There’s also less maintenance in the growing season, as most of the primary care, such as pruning, would take place in the spring or fall. The kids can participate and learn plenty about producing food and regenerative gardening practices. Then, the school can also use the food to provide healthy and fresh meals.
There may be local organizations within your community that are already helping to grow food forests in local spaces. In my area, the Vancouver Urban Food Forest Foundation is utilizing these indigenous practices to “spread the word about food justice as a tool for systematic change.”
Lori Synder, our Garden Therapy Herbalist Mentor, is one of the co-creators of the organization.
Edible Street Trees
So many trees are planted every year in cities to beautify their boulevards. Why couldn’t these street trees also produce food? This would create food for plenty of people and also wildlife.
Unfortunately, this seemingly simple idea actually has tons of issues and isn’t quite as straightforward as replacing boulevard trees with edible ones.
Fruit trees can become extremely messy if there’s no one there to harvest the fruit. Who would be responsible for harvesting these trees and cleaning up the mess? New infrastructure would need to be put in place to take care of it, leading to more $$ being spent.
Some places have tackled this issue. For example, The Skookum Food Provisioners Cooperative in Powell River is a group that helps to save fruit in the community. People who have fruit and nut trees or shrubs on their property will reach out, and volunteers will come and pick the fruit. One-third of the picked fruit goes to the property owner, one-third goes to the picker themselves, and the other third is donated to charities to distribute the food to those in need.
Urban foraging has risen in popularity, partly due to climbing food prices and partly due to people like Alexis Nikole, the Black Forager. I see people gathering handfuls of chestnuts in the fall or eating ornamental plums. Sometimes, it isn’t until I see people foraging that I learn something is edible. It’s so interesting to see where food is growing!
Community gardens are amazing for urban gardeners with limited backyard gardening space or in rural and small towns where access to fresh produce may be limited. They’re a space that allows people to grow their own plots of food while also growing food for the community and helping one another with learning and maintenance.

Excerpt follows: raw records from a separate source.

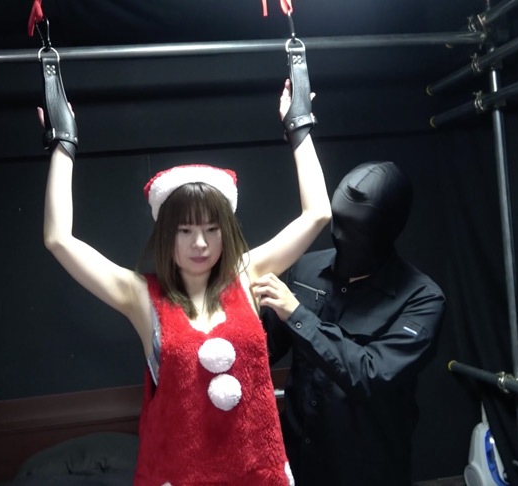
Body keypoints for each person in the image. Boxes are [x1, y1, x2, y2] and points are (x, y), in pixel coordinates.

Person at [41, 78, 330, 486]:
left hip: (257, 474)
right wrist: (64, 144)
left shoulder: (246, 274)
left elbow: (317, 214)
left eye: (212, 229)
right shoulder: (141, 296)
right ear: (166, 235)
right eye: (185, 231)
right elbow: (58, 239)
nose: (200, 244)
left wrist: (298, 125)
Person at [253, 161, 446, 486]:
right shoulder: (306, 269)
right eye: (337, 222)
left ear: (386, 230)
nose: (340, 236)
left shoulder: (421, 299)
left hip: (364, 469)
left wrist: (297, 315)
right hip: (297, 459)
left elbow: (370, 374)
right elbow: (263, 348)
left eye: (353, 229)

In some cases, community gardens have waitlists, extra fees for joining, are difficult to reach, and are grown in non-ideal spaces.
For instance, in Vancouver, there is a waitlist of upwards of five years to get a plot at a community garden. It’s not as accessible as it sometimes is made out to be. But this demand for community gardening spaces shows that more and more people want to turn to the garden as a place of solace and to produce their own food.

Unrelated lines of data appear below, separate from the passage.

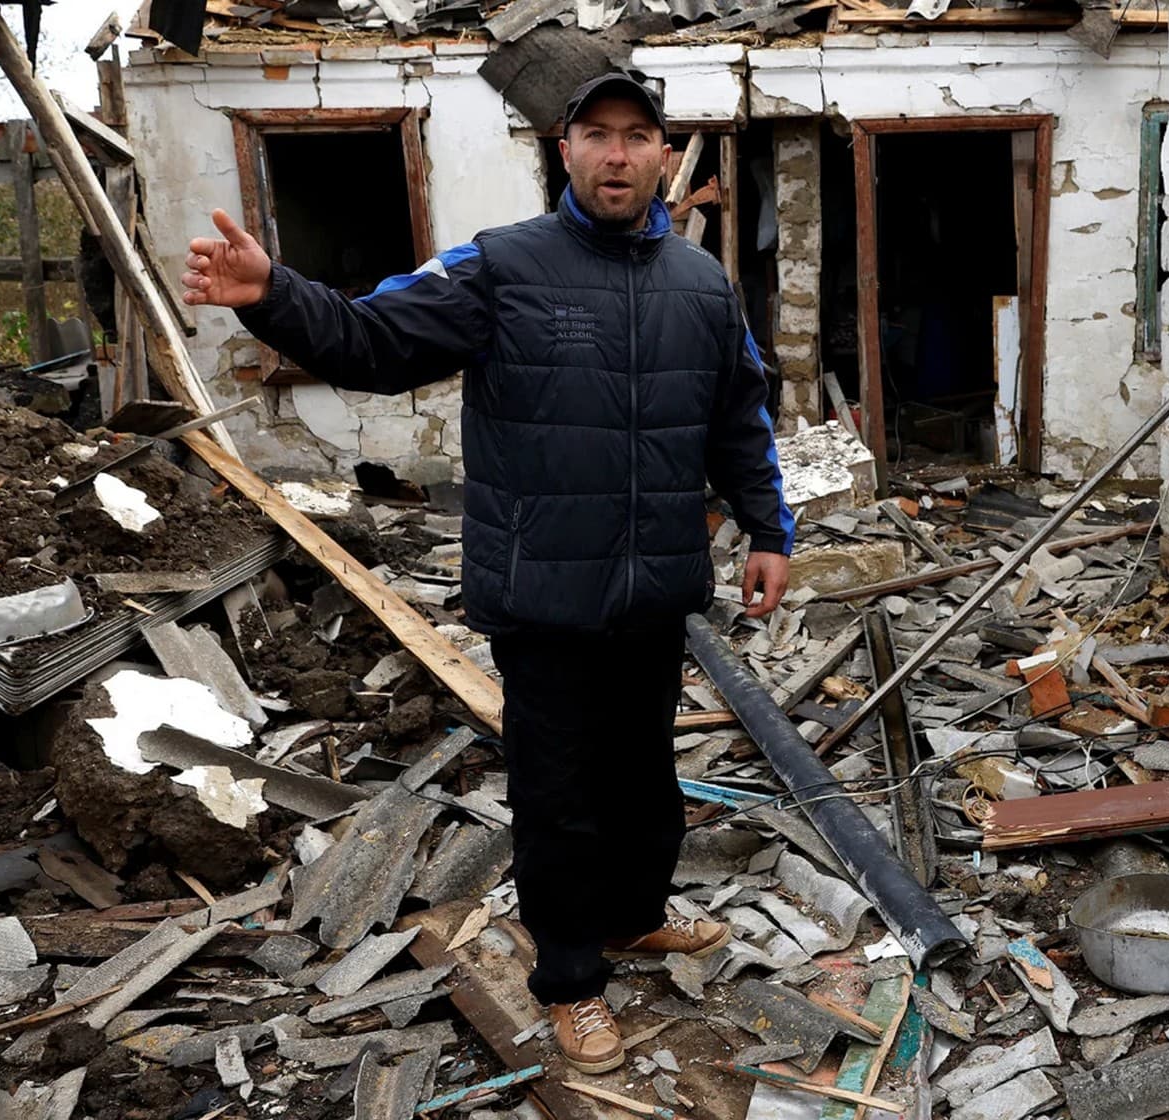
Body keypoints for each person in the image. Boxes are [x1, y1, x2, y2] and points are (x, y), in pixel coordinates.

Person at [179, 73, 794, 1074]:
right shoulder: (503, 267)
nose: (618, 155)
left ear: (664, 155)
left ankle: (635, 919)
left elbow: (739, 418)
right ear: (566, 148)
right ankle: (570, 981)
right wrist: (276, 296)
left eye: (639, 137)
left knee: (645, 780)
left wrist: (769, 530)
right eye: (598, 134)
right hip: (543, 596)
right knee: (560, 795)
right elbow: (376, 340)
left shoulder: (703, 286)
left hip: (653, 591)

Community sharing is something you see all the time. It can involve free seed libraries, urban farm stands, FB free groups, community fridges, donations to the food bank, and other neighbourhood share groups. Essentially, it’s any way you can share your excess with the community.
Community sharing is fairly easy to do, but the main concern is that there is limited monitoring of the food. All of the food in the grocery store goes through such rigorous standards. So when you do food sharing, just know there is an end-user risk that exists.
For community sharing, expired products can’t go to donation centres. But I’ve seen many people offer them online. I will happily take expired products. I’ve even gone and made expired coffee for soap making.
Community is Key
As you can see, the idea behind all of these initiatives is community. It’s about sharing spaces and food you may not use and allowing others to share in the bounty. I have always thought of gardening as a community, whether sharing knowledge with a neighbour or making your front yard an enjoyable stop for those on a walk. We’re all part of a greater community and ecosystem, and the more we contribute and accept that idea, the better for everyone.